## Exercício curto a
Repita sem alterações as linhas dos registros que vão da linha com "name author: Müll. Arg." até a linha com "scientific name: Pterophylla hildebrandtii", incluindo as duas.

## Trecho
%%

Como se o problema da vila com a escassez de água não fosse o bastante, depois de Amakalá, com a ajuda de Iemoná, retirar o apanhador do Altar de Binou, e tentarem uma tarde inteira jogá-lo até as nuvens, o objeto místico é roubado do lugar onde o escondem, o que deixa os anciões da vila muito preocupados. Numa reunião eles decidem que Amakalá e Iemoná tem vinte e quatro horas para recuperarem o apanhador de nuvens, caso não queiram ser punidos pelo problema que geraram.

O carisma de Amakalá e Iemoná, aliado à esperteza e inocência dos garotos, torna a leitura muito leve e divertida. A história dá conta de apresentar vários elementos do folclore local, como a Máscara Que Transmite Novidades, as adivinhações baseadas nas marcas deixadas por um coiote, o apanhador de nuvens e a dança da chuva de maneira bem orgânica, sem em nenhum momento adotar um tom didático a fim de explicá-los ao leitor, o que é uma das maiores qualidades da obra. O ritmo e o tom da narrativa lembram uma aventura juvenil da Sessão da Tarde em quadrinhos, com o diferencial de que aprendemos através dela sobre a cultura e agricultura do povo dogon.

%%

## Exercício curto b
Copie na íntegra o trecho acima sobre o apanhador de nuvens, sem mudar nada.

## Registros selecionados
%%

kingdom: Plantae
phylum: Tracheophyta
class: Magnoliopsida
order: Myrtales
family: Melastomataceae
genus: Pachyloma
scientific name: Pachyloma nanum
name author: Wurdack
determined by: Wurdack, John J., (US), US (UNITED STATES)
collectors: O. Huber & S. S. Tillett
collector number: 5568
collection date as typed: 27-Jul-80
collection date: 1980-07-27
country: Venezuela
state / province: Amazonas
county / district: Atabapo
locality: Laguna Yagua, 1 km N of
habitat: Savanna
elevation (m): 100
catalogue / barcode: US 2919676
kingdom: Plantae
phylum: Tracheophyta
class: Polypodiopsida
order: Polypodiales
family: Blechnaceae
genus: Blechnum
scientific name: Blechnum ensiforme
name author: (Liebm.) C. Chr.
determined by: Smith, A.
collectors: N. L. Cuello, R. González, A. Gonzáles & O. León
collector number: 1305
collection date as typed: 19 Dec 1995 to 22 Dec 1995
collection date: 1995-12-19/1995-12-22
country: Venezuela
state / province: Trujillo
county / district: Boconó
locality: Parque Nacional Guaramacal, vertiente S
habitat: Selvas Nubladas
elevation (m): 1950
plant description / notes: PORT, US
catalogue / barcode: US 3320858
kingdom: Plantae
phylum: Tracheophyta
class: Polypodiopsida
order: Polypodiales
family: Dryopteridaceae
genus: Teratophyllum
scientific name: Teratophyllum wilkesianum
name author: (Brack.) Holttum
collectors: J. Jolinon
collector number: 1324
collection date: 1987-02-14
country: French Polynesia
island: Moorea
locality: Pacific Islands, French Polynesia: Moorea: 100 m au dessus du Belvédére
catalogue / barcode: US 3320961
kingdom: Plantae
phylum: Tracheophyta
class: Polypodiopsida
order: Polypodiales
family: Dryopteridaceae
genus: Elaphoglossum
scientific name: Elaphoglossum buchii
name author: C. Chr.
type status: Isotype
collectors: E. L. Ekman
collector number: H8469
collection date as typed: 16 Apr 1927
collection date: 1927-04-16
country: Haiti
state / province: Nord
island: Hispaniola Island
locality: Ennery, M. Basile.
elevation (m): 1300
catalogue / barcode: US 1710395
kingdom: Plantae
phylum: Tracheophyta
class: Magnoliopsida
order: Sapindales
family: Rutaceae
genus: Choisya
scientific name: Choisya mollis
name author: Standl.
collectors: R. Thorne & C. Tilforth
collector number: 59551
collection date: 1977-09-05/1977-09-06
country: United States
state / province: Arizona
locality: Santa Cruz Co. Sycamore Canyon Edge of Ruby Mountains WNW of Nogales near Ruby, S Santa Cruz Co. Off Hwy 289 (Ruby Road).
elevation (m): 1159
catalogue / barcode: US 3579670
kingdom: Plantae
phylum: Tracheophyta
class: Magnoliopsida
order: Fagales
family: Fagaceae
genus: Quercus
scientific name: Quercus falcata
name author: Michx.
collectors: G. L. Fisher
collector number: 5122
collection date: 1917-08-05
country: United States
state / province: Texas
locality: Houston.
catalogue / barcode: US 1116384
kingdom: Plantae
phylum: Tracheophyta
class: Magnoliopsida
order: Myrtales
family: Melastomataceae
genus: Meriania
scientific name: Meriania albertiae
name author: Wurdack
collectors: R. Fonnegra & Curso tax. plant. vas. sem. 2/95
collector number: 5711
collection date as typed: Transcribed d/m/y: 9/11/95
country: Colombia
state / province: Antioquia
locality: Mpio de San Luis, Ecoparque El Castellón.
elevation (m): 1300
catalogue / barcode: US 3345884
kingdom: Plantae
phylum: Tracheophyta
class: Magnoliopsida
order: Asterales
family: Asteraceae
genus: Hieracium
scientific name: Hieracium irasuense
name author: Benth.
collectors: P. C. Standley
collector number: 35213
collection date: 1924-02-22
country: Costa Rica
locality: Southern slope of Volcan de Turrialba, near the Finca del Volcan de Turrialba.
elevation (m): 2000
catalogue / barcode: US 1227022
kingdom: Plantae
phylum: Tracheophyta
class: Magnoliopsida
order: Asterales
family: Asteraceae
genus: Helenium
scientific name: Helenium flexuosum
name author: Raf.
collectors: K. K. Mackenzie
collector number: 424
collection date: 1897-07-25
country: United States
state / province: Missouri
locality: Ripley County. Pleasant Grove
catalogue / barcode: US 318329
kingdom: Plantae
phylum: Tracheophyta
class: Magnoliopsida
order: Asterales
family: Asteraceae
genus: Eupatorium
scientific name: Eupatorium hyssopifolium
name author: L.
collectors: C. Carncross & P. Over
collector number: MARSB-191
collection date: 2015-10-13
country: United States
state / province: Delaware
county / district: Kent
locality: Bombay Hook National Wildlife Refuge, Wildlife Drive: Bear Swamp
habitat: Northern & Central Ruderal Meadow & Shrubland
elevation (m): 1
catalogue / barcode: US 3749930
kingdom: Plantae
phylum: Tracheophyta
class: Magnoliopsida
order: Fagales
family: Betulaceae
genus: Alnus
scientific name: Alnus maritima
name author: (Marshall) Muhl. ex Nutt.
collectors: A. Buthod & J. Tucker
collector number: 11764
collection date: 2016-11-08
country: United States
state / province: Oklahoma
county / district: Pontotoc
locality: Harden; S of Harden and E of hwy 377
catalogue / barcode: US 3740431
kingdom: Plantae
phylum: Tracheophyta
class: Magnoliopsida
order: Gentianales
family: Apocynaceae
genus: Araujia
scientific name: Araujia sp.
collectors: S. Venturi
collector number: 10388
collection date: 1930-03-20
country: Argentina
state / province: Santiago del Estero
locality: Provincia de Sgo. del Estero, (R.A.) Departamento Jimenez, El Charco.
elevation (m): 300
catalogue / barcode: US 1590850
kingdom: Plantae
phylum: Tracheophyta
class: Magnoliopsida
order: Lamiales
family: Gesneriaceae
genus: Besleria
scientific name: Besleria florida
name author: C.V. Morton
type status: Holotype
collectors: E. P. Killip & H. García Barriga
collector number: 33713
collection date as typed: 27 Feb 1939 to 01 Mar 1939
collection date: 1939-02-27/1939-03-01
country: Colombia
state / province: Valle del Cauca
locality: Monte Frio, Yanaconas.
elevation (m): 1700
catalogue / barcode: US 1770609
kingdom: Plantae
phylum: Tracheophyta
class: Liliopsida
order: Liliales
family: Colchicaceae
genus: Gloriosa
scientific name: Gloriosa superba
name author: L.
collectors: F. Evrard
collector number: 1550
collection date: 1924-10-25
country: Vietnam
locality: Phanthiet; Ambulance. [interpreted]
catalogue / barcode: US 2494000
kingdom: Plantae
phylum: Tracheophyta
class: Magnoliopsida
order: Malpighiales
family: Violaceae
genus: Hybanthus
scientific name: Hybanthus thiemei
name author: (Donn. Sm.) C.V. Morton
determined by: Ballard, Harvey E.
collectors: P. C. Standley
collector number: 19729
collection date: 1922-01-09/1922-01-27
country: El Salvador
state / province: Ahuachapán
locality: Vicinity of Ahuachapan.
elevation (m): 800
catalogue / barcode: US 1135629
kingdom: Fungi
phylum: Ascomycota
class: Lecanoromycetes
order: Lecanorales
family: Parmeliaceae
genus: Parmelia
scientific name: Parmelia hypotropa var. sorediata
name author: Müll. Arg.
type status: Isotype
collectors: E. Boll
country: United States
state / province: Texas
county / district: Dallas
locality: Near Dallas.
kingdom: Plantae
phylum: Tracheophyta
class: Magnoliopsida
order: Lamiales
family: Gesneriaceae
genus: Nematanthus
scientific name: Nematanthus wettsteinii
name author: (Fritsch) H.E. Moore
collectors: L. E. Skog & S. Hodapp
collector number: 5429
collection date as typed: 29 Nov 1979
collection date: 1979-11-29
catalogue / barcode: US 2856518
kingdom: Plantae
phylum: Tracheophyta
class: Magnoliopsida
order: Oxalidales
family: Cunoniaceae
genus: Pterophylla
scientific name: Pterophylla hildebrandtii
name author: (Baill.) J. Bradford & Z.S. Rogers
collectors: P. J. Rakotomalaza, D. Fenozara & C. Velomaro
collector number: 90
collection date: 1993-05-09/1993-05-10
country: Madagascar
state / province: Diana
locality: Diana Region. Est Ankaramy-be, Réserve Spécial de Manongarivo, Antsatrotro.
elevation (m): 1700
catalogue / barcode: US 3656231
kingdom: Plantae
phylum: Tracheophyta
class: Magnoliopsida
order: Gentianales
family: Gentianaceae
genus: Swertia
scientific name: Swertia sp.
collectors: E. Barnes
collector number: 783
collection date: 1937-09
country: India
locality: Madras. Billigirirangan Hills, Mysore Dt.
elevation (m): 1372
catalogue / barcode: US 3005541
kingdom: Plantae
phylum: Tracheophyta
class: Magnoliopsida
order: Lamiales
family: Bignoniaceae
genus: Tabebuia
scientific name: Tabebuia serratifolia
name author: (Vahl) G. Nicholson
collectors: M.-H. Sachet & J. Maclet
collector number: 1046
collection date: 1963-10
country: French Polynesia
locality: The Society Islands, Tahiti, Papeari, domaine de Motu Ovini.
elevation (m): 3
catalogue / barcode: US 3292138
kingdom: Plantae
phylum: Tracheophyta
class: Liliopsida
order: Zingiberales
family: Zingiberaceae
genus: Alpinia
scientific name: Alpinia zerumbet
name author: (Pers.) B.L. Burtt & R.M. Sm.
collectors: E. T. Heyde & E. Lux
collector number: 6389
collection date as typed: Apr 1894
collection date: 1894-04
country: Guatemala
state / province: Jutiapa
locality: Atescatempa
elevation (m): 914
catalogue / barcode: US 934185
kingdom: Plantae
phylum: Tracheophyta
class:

%%

## Resposta a
name author: Müll. Arg.
type status: Isotype
collectors: E. Boll
country: United States
state / province: Texas
county / district: Dallas
locality: Near Dallas.
kingdom: Plantae
phylum: Tracheophyta
class: Magnoliopsida
order: Lamiales
family: Gesneriaceae
genus: Nematanthus
scientific name: Nematanthus wettsteinii
name author: (Fritsch) H.E. Moore
collectors: L. E. Skog & S. Hodapp
collector number: 5429
collection date as typed: 29 Nov 1979
collection date: 1979-11-29
catalogue / barcode: US 2856518
kingdom: Plantae
phylum: Tracheophyta
class: Magnoliopsida
order: Oxalidales
family: Cunoniaceae
genus: Pterophylla
scientific name: Pterophylla hildebrandtii

## Resposta b
Como se o problema da vila com a escassez de água não fosse o bastante, depois de Amakalá, com a ajuda de Iemoná, retirar o apanhador do Altar de Binou, e tentarem uma tarde inteira jogá-lo até as nuvens, o objeto místico é roubado do lugar onde o escondem, o que deixa os anciões da vila muito preocupados. Numa reunião eles decidem que Amakalá e Iemoná tem vinte e quatro horas para recuperarem o apanhador de nuvens, caso não queiram ser punidos pelo problema que geraram.

O carisma de Amakalá e Iemoná, aliado à esperteza e inocência dos garotos, torna a leitura muito leve e divertida. A história dá conta de apresentar vários elementos do folclore local, como a Máscara Que Transmite Novidades, as adivinhações baseadas nas marcas deixadas por um coiote, o apanhador de nuvens e a dança da chuva de maneira bem orgânica, sem em nenhum momento adotar um tom didático a fim de explicá-los ao leitor, o que é uma das maiores qualidades da obra. O ritmo e o tom da narrativa lembram uma aventura juvenil da Sessão da Tarde em quadrinhos, com o diferencial de que aprendemos através dela sobre a cultura e agricultura do povo dogon.